[[ Listed records, beginning ]]
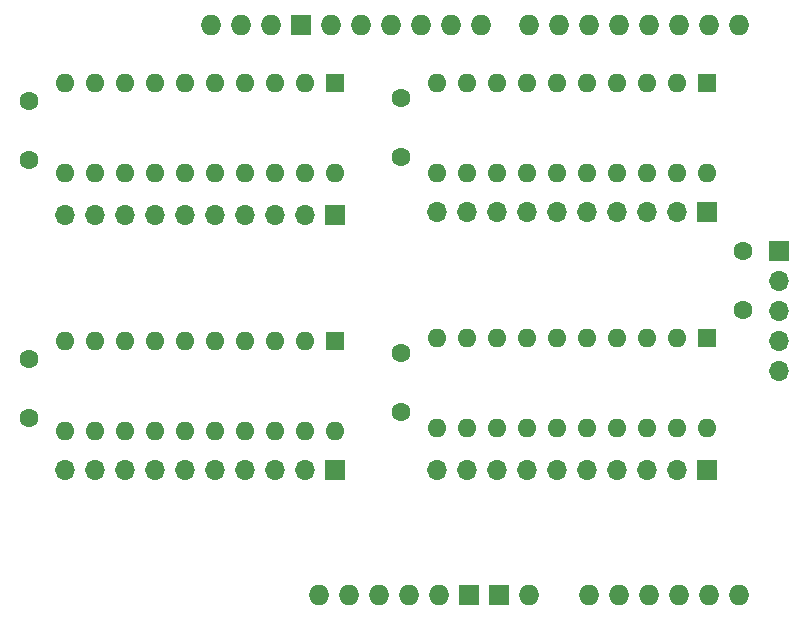
<source format=gbr>
%TF.GenerationSoftware,KiCad,Pcbnew,8.0.8*%
%TF.CreationDate,2025-02-03T13:00:51-08:00*%
%TF.ProjectId,ArduinoExpander,41726475-696e-46f4-9578-70616e646572,rev?*%
%TF.SameCoordinates,Original*%
%TF.FileFunction,Soldermask,Bot*%
%TF.FilePolarity,Negative*%
%FSLAX46Y46*%
G04 Gerber Fmt 4.6, Leading zero omitted, Abs format (unit mm)*
G04 Created by KiCad (PCBNEW 8.0.8) date 2025-02-03 13:00:51*
%MOMM*%
%LPD*%
G01*
G04 APERTURE LIST*
%ADD10C,1.600000*%
%ADD11O,1.727200X1.727200*%
%ADD12R,1.727200X1.727200*%
%ADD13R,1.700000X1.700000*%
%ADD14O,1.700000X1.700000*%
%ADD15R,1.600000X1.600000*%
%ADD16O,1.600000X1.600000*%
G04 APERTURE END LIST*
D10*
%TO.C,C5*%
X124968000Y-73580000D03*
X124968000Y-68580000D03*
%TD*%
%TO.C,C1*%
X64516000Y-77724000D03*
X64516000Y-82724000D03*
%TD*%
%TO.C,C2*%
X64516000Y-55880000D03*
X64516000Y-60880000D03*
%TD*%
D11*
%TO.C,A1*%
X106865200Y-97677437D03*
X82481200Y-49417437D03*
X79941200Y-49417437D03*
X94165200Y-97677437D03*
X91625200Y-97677437D03*
D12*
X104325200Y-97677437D03*
X101785200Y-97677437D03*
X87561200Y-49417437D03*
D11*
X90101200Y-49417437D03*
X92641200Y-49417437D03*
X95181200Y-49417437D03*
X97721200Y-49417437D03*
X100261200Y-49417437D03*
X102801200Y-49417437D03*
X106865200Y-49417437D03*
X109405200Y-49417437D03*
X111945200Y-49417437D03*
X114485200Y-49417437D03*
X117025200Y-49417437D03*
X119565200Y-49417437D03*
X122105200Y-49417437D03*
X124645200Y-49417437D03*
X85021200Y-49417437D03*
X124645200Y-97677437D03*
X122105200Y-97677437D03*
X119565200Y-97677437D03*
X117025200Y-97677437D03*
X114485200Y-97677437D03*
X111945200Y-97677437D03*
X99245200Y-97677437D03*
X96705200Y-97677437D03*
X89085200Y-97677437D03*
%TD*%
D13*
%TO.C,J3*%
X121920000Y-87112000D03*
D14*
X119380000Y-87112000D03*
X116840000Y-87112000D03*
X114300000Y-87112000D03*
X111760000Y-87112000D03*
X109220000Y-87112000D03*
X106680000Y-87112000D03*
X104140000Y-87112000D03*
X101600000Y-87112000D03*
X99060000Y-87112000D03*
%TD*%
D15*
%TO.C,U1*%
X90424000Y-76200000D03*
D16*
X87884000Y-76200000D03*
X85344000Y-76200000D03*
X82804000Y-76200000D03*
X80264000Y-76200000D03*
X77724000Y-76200000D03*
X75184000Y-76200000D03*
X72644000Y-76200000D03*
X70104000Y-76200000D03*
X67564000Y-76200000D03*
X67564000Y-83820000D03*
X70104000Y-83820000D03*
X72644000Y-83820000D03*
X75184000Y-83820000D03*
X77724000Y-83820000D03*
X80264000Y-83820000D03*
X82804000Y-83820000D03*
X85344000Y-83820000D03*
X87884000Y-83820000D03*
X90424000Y-83820000D03*
%TD*%
D15*
%TO.C,U2*%
X90424000Y-54356000D03*
D16*
X87884000Y-54356000D03*
X85344000Y-54356000D03*
X82804000Y-54356000D03*
X80264000Y-54356000D03*
X77724000Y-54356000D03*
X75184000Y-54356000D03*
X72644000Y-54356000D03*
X70104000Y-54356000D03*
X67564000Y-54356000D03*
X67564000Y-61976000D03*
X70104000Y-61976000D03*
X72644000Y-61976000D03*
X75184000Y-61976000D03*
X77724000Y-61976000D03*
X80264000Y-61976000D03*
X82804000Y-61976000D03*
X85344000Y-61976000D03*
X87884000Y-61976000D03*
X90424000Y-61976000D03*
%TD*%
D15*
%TO.C,U4*%
X121920000Y-54356000D03*
D16*
X119380000Y-54356000D03*
X116840000Y-54356000D03*
X114300000Y-54356000D03*
X111760000Y-54356000D03*
X109220000Y-54356000D03*
X106680000Y-54356000D03*
X104140000Y-54356000D03*
X101600000Y-54356000D03*
X99060000Y-54356000D03*
X99060000Y-61976000D03*
X101600000Y-61976000D03*
X104140000Y-61976000D03*
X106680000Y-61976000D03*
X109220000Y-61976000D03*
X111760000Y-61976000D03*
X114300000Y-61976000D03*
X116840000Y-61976000D03*
X119380000Y-61976000D03*
X121920000Y-61976000D03*
%TD*%
D13*
%TO.C,J2*%
X90424000Y-65532000D03*
D14*
X87884000Y-65532000D03*
X85344000Y-65532000D03*
X82804000Y-65532000D03*
X80264000Y-65532000D03*
X77724000Y-65532000D03*
X75184000Y-65532000D03*
X72644000Y-65532000D03*
X70104000Y-65532000D03*
X67564000Y-65532000D03*
%TD*%
D10*
%TO.C,C3*%
X96012000Y-55616000D03*
X96012000Y-60616000D03*
%TD*%
%TO.C,C4*%
X96012000Y-77216000D03*
X96012000Y-82216000D03*
%TD*%
D15*
%TO.C,U3*%
X121920000Y-75936000D03*
D16*
X119380000Y-75936000D03*
X116840000Y-75936000D03*
X114300000Y-75936000D03*
X111760000Y-75936000D03*
X109220000Y-75936000D03*
X106680000Y-75936000D03*
X104140000Y-75936000D03*
X101600000Y-75936000D03*
X99060000Y-75936000D03*
X99060000Y-83556000D03*
X101600000Y-83556000D03*
X104140000Y-83556000D03*
X106680000Y-83556000D03*
X109220000Y-83556000D03*
X111760000Y-83556000D03*
X114300000Y-83556000D03*
X116840000Y-83556000D03*
X119380000Y-83556000D03*
X121920000Y-83556000D03*
%TD*%
D13*
%TO.C,J4*%
X121920000Y-65268000D03*
D14*
X119380000Y-65268000D03*
X116840000Y-65268000D03*
X114300000Y-65268000D03*
X111760000Y-65268000D03*
X109220000Y-65268000D03*
X106680000Y-65268000D03*
X104140000Y-65268000D03*
X101600000Y-65268000D03*
X99060000Y-65268000D03*
%TD*%
D13*
%TO.C,J5*%
X128016000Y-68580000D03*
D14*
X128016000Y-71120000D03*
X128016000Y-73660000D03*
X128016000Y-76200000D03*
X128016000Y-78740000D03*
%TD*%
D13*
%TO.C,J1*%
X90424000Y-87112000D03*
D14*
X87884000Y-87112000D03*
X85344000Y-87112000D03*
X82804000Y-87112000D03*
X80264000Y-87112000D03*
X77724000Y-87112000D03*
X75184000Y-87112000D03*
X72644000Y-87112000D03*
X70104000Y-87112000D03*
X67564000Y-87112000D03*
%TD*%
M02*

</source>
[[ Listed records, end ]]
[What the task asks]: Would you filter the records and copy each line that contains the word "format"?

[Problem solution]:
<source format=gbr>
G04 Gerber Fmt 4.6, Leading zero omitted, Abs format (unit mm)*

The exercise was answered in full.